(INPUT begins)

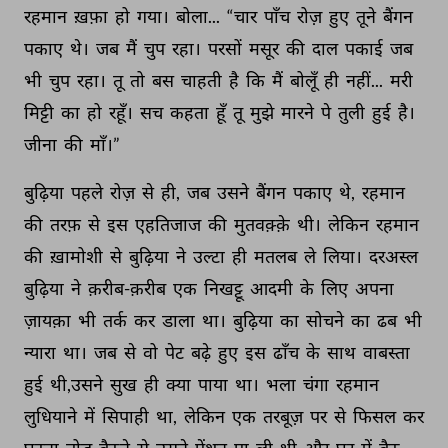
रहमान 
ख़फ़ा 
हो 
गया। 
बोला... 
“चार 
पाँच 
रोज़ 
हुए 
तूने 
बैंगन 
पकाए 
थे। 
जब 
मैं 
चुप 
रहा। 
परसों 
मसूर 
की 
दाल 
पकाई 
जब 
भी 
चुप 
रहा। 
तू 
तो 
बस 
चाहती 
है 
कि 
मैं 
बोलूँ 
ही 
नहीं... 
मरी 
मिट्टी 
का 
हो 
रहूँ। 
सच 
कहता 
हूँ 
तू 
मुझे 
मारने 
पे 
तुली 
हुई 
है। 
जीना 
की 
माँ।” 
बुढ़िया 
पहले 
रोज़ 
से 
ही, 
जब 
उसने 
बैंगन 
पकाए 
थे, 
रहमान 
की 
तरफ़ 
से 
इस 
एहतिजाज 
की 
मुतवक़्क़े 
थी। 
लेकिन 
रहमान 
की 
ख़ामोशी 
से 
बुढ़िया 
ने 
उल्टा 
ही 
मतलब 
ले 
लिया। 
दरअस्ल 
बुढ़िया 
ने 
क़रीब-क़रीब 
एक 
निखट्टू 
आदमी 
के 
लिए 
अपना 
ज़ायक़ा 
भी 
तर्क 
कर 
डाला 
था। 
बुढ़िया 
का 
सोचने 
का 
ढब 
भी 
न्यारा 
था। 
जब 
से 
वो 
पेट 
बढ़े 
हुए 
इस 
ढाँच 
के 
साथ 
वाबस्ता 
हुई 
थी,उसने 
सुख 
ही 
क्या 
पाया 
था। 
भला 
चंगा 
रहमान 
लुधियाने 
में 
सिपाही 
था, 
लेकिन 
एक 
तरबूज़ 
पर 
से 
फिसल 
कर 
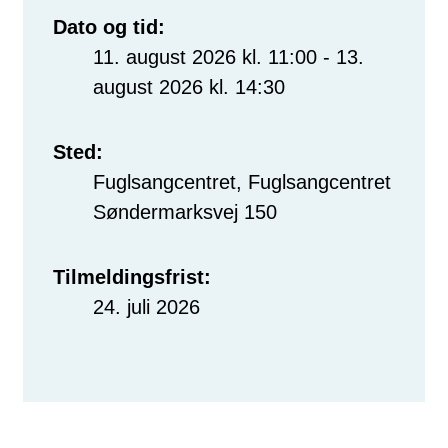
Dato og tid:
11. august 2026 kl. 11:00 - 13.
august 2026 kl. 14:30
Sted:
Fuglsangcentret, Fuglsangcentret
Søndermarksvej 150
Tilmeldingsfrist:
24. juli 2026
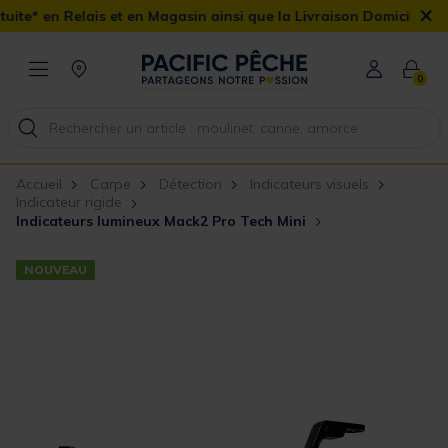
×
et en Magasin ainsi que la Livraison Domicile offerte dès 90€
0
Accueil
Carpe
Détection
Indicateurs visuels
Indicateur rigide
Indicateurs lumineux Mack2 Pro Tech Mini
NOUVEAU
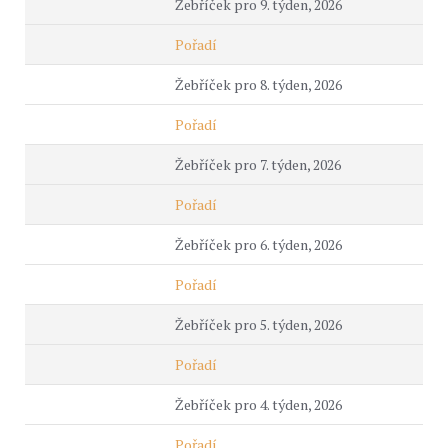
Žebříček pro 9. týden, 2026
Pořadí
Žebříček pro 8. týden, 2026
Pořadí
Žebříček pro 7. týden, 2026
Pořadí
Žebříček pro 6. týden, 2026
Pořadí
Žebříček pro 5. týden, 2026
Pořadí
Žebříček pro 4. týden, 2026
Pořadí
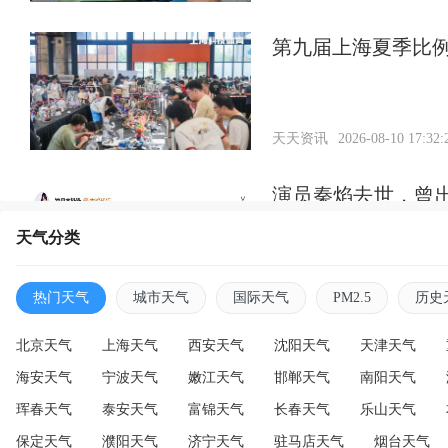
第九届上海夏季比
天天资讯
2026-08-10 17:32:
演员秦焰去世，曾
剧
天气分类
天天资讯
2026-08-10 17:32:
热门天气
城市天气
国际天气
PM2.5
历史
北京天气
上海天气
西安天气
沈阳天气
天津天气
海安天气
宁波天气
嫩江天气
邯郸天气
南阳天气
珲春天气
泰安天气
富锦天气
长春天气
乐山天气
保定天气
濮阳天气
济宁天气
驻马店天气
烟台天气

(INPUT ends)

**BRIEF**
Find the word "týden" in the entries, and copy every line it shows up in.

**EXERCISE SOLUTION**
Žebříček pro 9. týden, 2026
Žebříček pro 8. týden, 2026
Žebříček pro 7. týden, 2026
Žebříček pro 6. týden, 2026
Žebříček pro 5. týden, 2026
Žebříček pro 4. týden, 2026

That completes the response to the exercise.